Mentale Gewerbehallen

Materialien zur Meinungsbildung /// Folge 193

Wenn man mit anderen Menschen zu tun bekommt, beginnen die Probleme. Sie denken und handeln anders als man selbst! Oft entsteht daraus Falsches: eine Einladung zum Paleo-Brunch, Chanson-Abende mit »frechen Texten« oder die Anordnung, das Treppenhaus im Wochentakt zu reinigen, auch die Geländerstäbe!

 

Nun gibt es solche Fehler, die einen betreffen und solche, die das nicht tun. Wenn Oma Porz Knoblauchpulver statt Zucker für den Käsekuchen nimmt, ist für mich nicht relevant — jedenfalls solange, bis ich davon essen muss, weil Oma Porz schon ein paar Likörchen intus hat und sagt: »Selbstgemacht schmeckt‘s eben doch am besten!« Solche Fehler, die einen betreffen, nerven natürlich kolossal. Man erkennt nicht nur das Falsche, man spürt es — etwa, wenn Tobse Bongartz außer Rand und Band eine nicht-reale E-Gitarre spielt und dabei eine sehr reale Bierflasche gegen meinen Schädel donnert, als sei ich die Lautsprecherbox von Jimi Hendrix. 

 

Es gibt viele Fehler, die man korrigieren muss, einfach, weil sie falsch sind.
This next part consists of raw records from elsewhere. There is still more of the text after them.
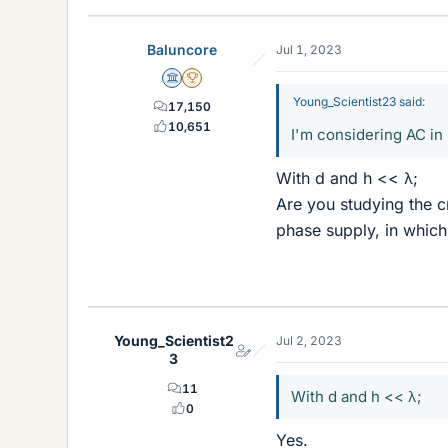
Baluncore
Jul 1, 2023
Science Advisor
2025 Award
Young_Scientist23 said:
17,150
10,651
I'm considering AC in 
With d and h << λ;
Are you studying the cr
phase supply, in which
Young_Scientist2
Jul 2, 2023
3
11
With d and h << λ;
0
Yes.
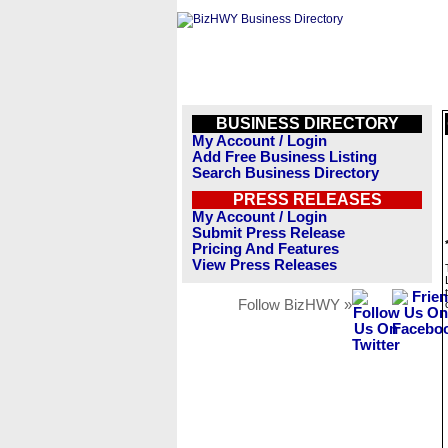
BUSINESS DIRECTORY
My Account / Login
Add Free Business Listing
Search Business Directory
PRESS RELEASES
My Account / Login
Submit Press Release
Pricing And Features
View Press Releases
Follow BizHWY »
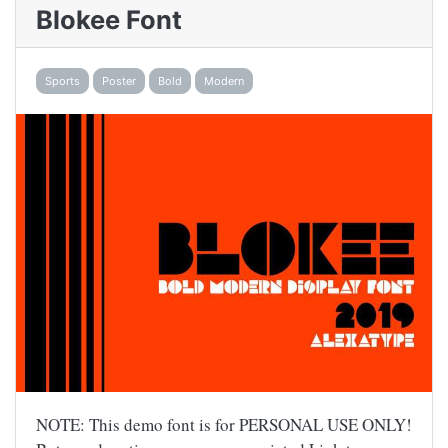
Blokee Font
Sports
Poster
Bold
Modern
NOTE: This demo font is for PERSONAL USE ONLY!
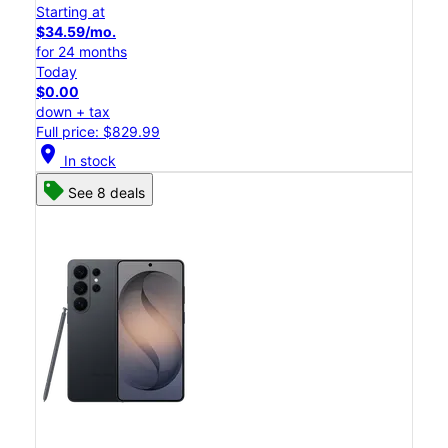
Starting at
$34.59/mo.
for 24 months
Today
$0.00
down + tax
Full price: $829.99
location_on
In stock
See 8 deals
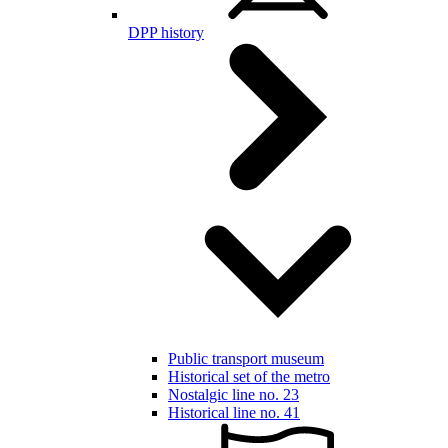
DPP history
Public transport museum
Historical set of the metro
Nostalgic line no. 23
Historical line no. 41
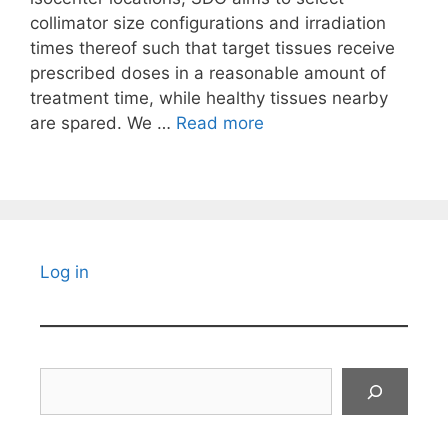
collimator size configurations and irradiation
times thereof such that target tissues receive
prescribed doses in a reasonable amount of
treatment time, while healthy tissues nearby
are spared. We …
Read more
Log in
Search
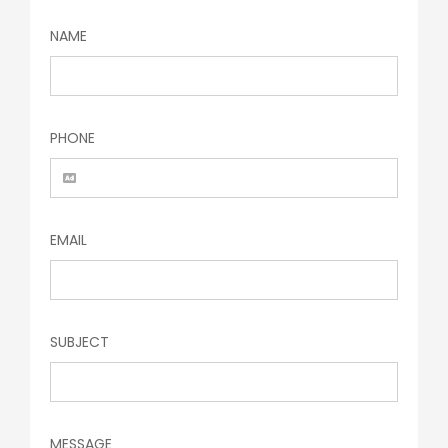
NAME
PHONE
EMAIL
SUBJECT
MESSAGE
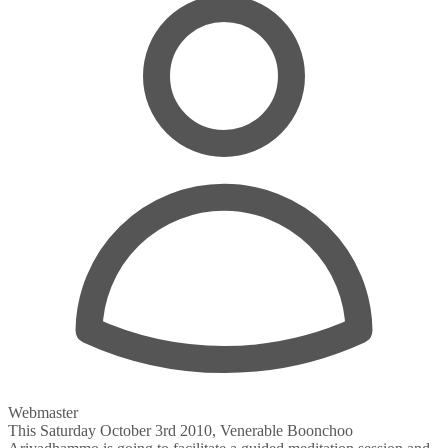
Webmaster
This Saturday October 3rd 2010, Venerable Boonchoo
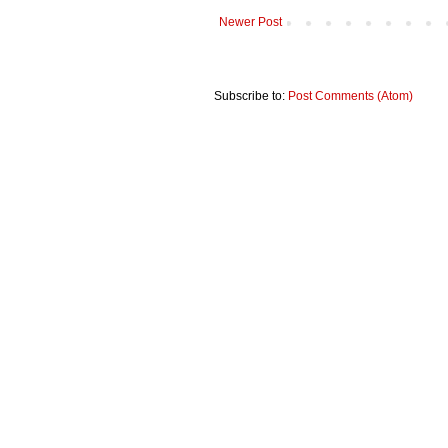
Newer Post
Subscribe to:
Post Comments (Atom)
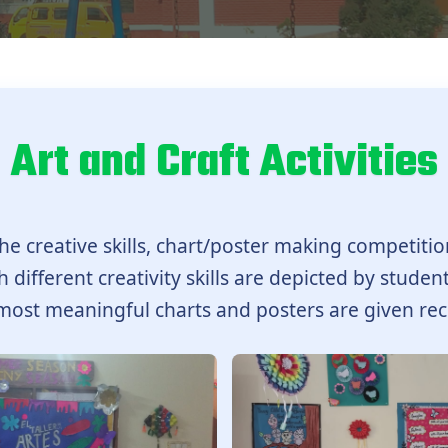
Art and Craft Activities
he creative skills, chart/poster making competitio
 different creativity skills are depicted by student
most meaningful charts and posters are given rec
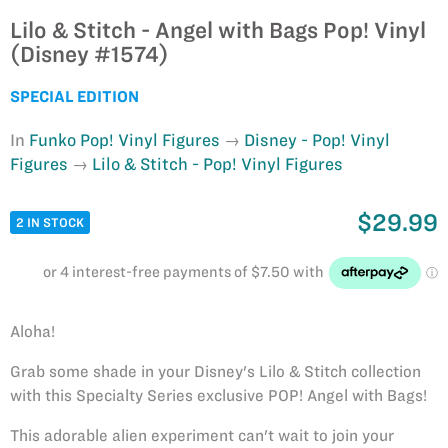
Lilo & Stitch - Angel with Bags Pop! Vinyl
(Disney #1574)
SPECIAL EDITION
In
Funko Pop! Vinyl Figures
Disney - Pop! Vinyl
Figures
Lilo & Stitch - Pop! Vinyl Figures
$29.99
2 IN STOCK
Aloha!
Grab some shade in your Disney's Lilo & Stitch collection
with this Specialty Series exclusive POP! Angel with Bags!
This adorable alien experiment can't wait to join your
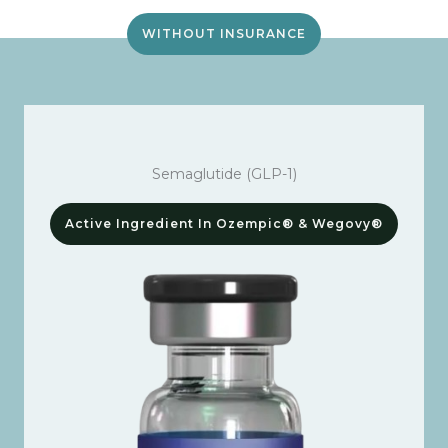
WITHOUT INSURANCE
Semaglutide (GLP-1)
Active Ingredient In Ozempic® & Wegovy®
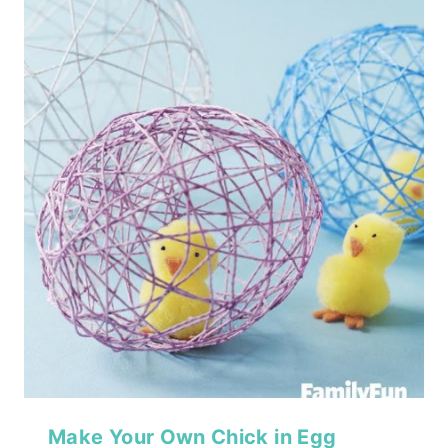
Make Your Own Chick in Egg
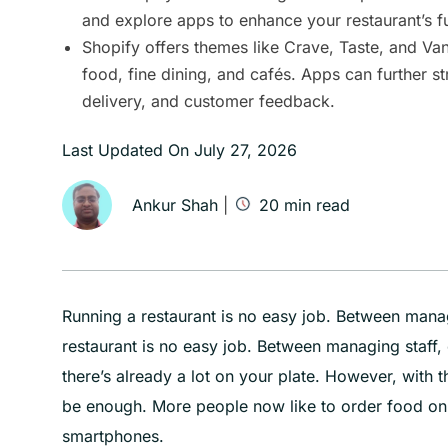
and explore apps to enhance your restaurant’s fu
Shopify offers themes like Crave, Taste, and Vant
food, fine dining, and cafés. Apps can further s
delivery, and customer feedback.
Last Updated On
July 27, 2026
Ankur Shah
|
20
min read
Running a restaurant is no easy job. Between mana
restaurant is no easy job. Between managing staff
there’s already a lot on your plate. However, with t
be enough. More people now like to order food onl
smartphones.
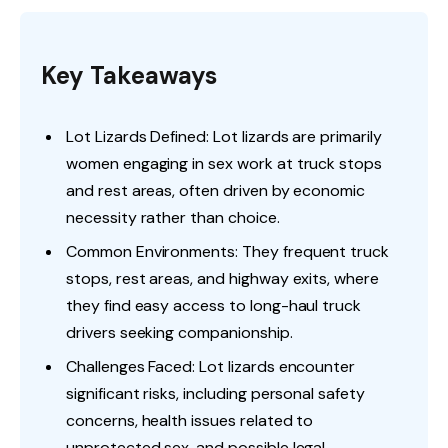
Key Takeaways
Lot Lizards Defined: Lot lizards are primarily
women engaging in sex work at truck stops
and rest areas, often driven by economic
necessity rather than choice.
Common Environments: They frequent truck
stops, rest areas, and highway exits, where
they find easy access to long-haul truck
drivers seeking companionship.
Challenges Faced: Lot lizards encounter
significant risks, including personal safety
concerns, health issues related to
unprotected sex, and possible legal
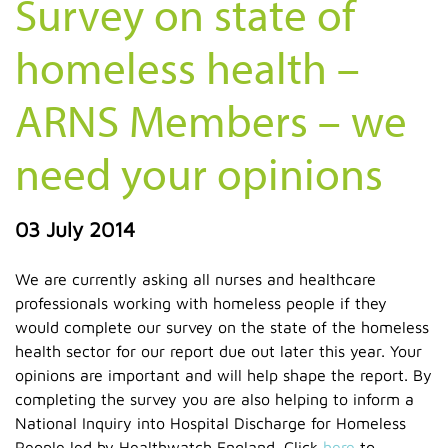
Survey on state of
homeless health –
ARNS Members – we
need your opinions
03 July 2014
We are currently asking all nurses and healthcare
professionals working with homeless people if they
would complete our survey on the state of the homeless
health sector for our report due out later this year. Your
opinions are important and will help shape the report. By
completing the survey you are also helping to inform a
National Inquiry into Hospital Discharge for Homeless
People led by Healthwatch England. Click
here
to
Dann ist Eile geboten, weil Staatsoberhäupter mit rotem Kopf auf den roten Knopf drücken oder weil Gesine Stabroth Bier für die Party kauft, das mit Nachnamen »Fun« und »Drive« heißt. Sind solche Fehler begangenen worden und ist kein Eingreifen mehr möglich, darf man durchaus eine Beschwerde anbringen. Hey, atomare Verwüstung oder eine alkoholfreie Party sind keine
Kinkerlitzchen!

 

Was aber ist die angemessene Form einer Beschwerde? Dazu muss man wissen, dass die Beschwerde, die einen Fehler gar nicht mehr verhindern oder korrigieren kann, nur noch einem Zweck dient: sich zu erleichtern, indem man seine Missgunst zur Kenntnis gibt. Aber sich zu
beschweren und zugleich zu erleichtern — wie soll das gehen?

 


Wer nach Atomkrieg oder alkoholfreier Fete auf eine Beschwerde hin bloß ein lässiges »Sorry« hört, dessen Empörung wird eher zunehmen denn schwinden. Wie also umgehen damit,
wenn Fehlern nicht mehr zu korrigieren sind und wenn eine Beschwerde alles womöglich noch misslicher macht?

 

 

Demut? Tatsächlich sind ja viele Fehler in der Welt. Selbst der gottesfürchtige Mensch kann ins Grübeln geraten, ob alles wirklich wohlgefügt ist. Allerdings lässt sich einwenden, dass nicht des Falschen zu viel, sondern des Richtigen zu wenig und dass nicht des Bösen zu viel, sondern es Guten zu wenig sei. 

 

Fehler bedeutet ja, dass etwas fehlt — oder dass einer am Werk ist, der macht, dass etwas fehlt. Das eröffnet die ganze metaphysische Wucht des Worts »Fehler-Teufel«. 

 

Und der Teufel steckt bekanntlich im Detail. In einer Kette von Schlüssen ist es der eine, klitzekleine logische Humbug, der alles ruiniert. Er genügt, um einen ganzen Palast aus Gedanken in sich zusammenfallen zu lassen. Sollten wir lieber mentale Gewerbehallen bauen? Sie besichtigen übrigens gerade eine.

 

Diese Betrachtung eröffnet auch Tröstliches. Ich verstehe das so: Nicht das Leergut, das sich bei mir im Flur angesammelt hat, ist an sich schlecht, sondern dass dort kein Pfandrückgabe-Automat eingebaut ist. Und das ist nicht mein Fehler. Ich muss nur darauf warten, dass Herr Hirmsel von Trinkhalle Hirmsel mir eine Leergutannahme in die Wohnung baut. Als Ergebnis meiner Machbarkeitsstudie empfehle ich ein Rohrpost-System. Solange das nicht installiert wird, ärgere ich mich jeden Tag ein bisschen mehr und bekomme durch das Klimpern und Scheppern wieder und wieder bestätigt, dass der Fehler nicht bei mir liegt. Manchmal beginnen die Probleme mit jenen anderen Menschen, die einem leckeres Bier verkaufen.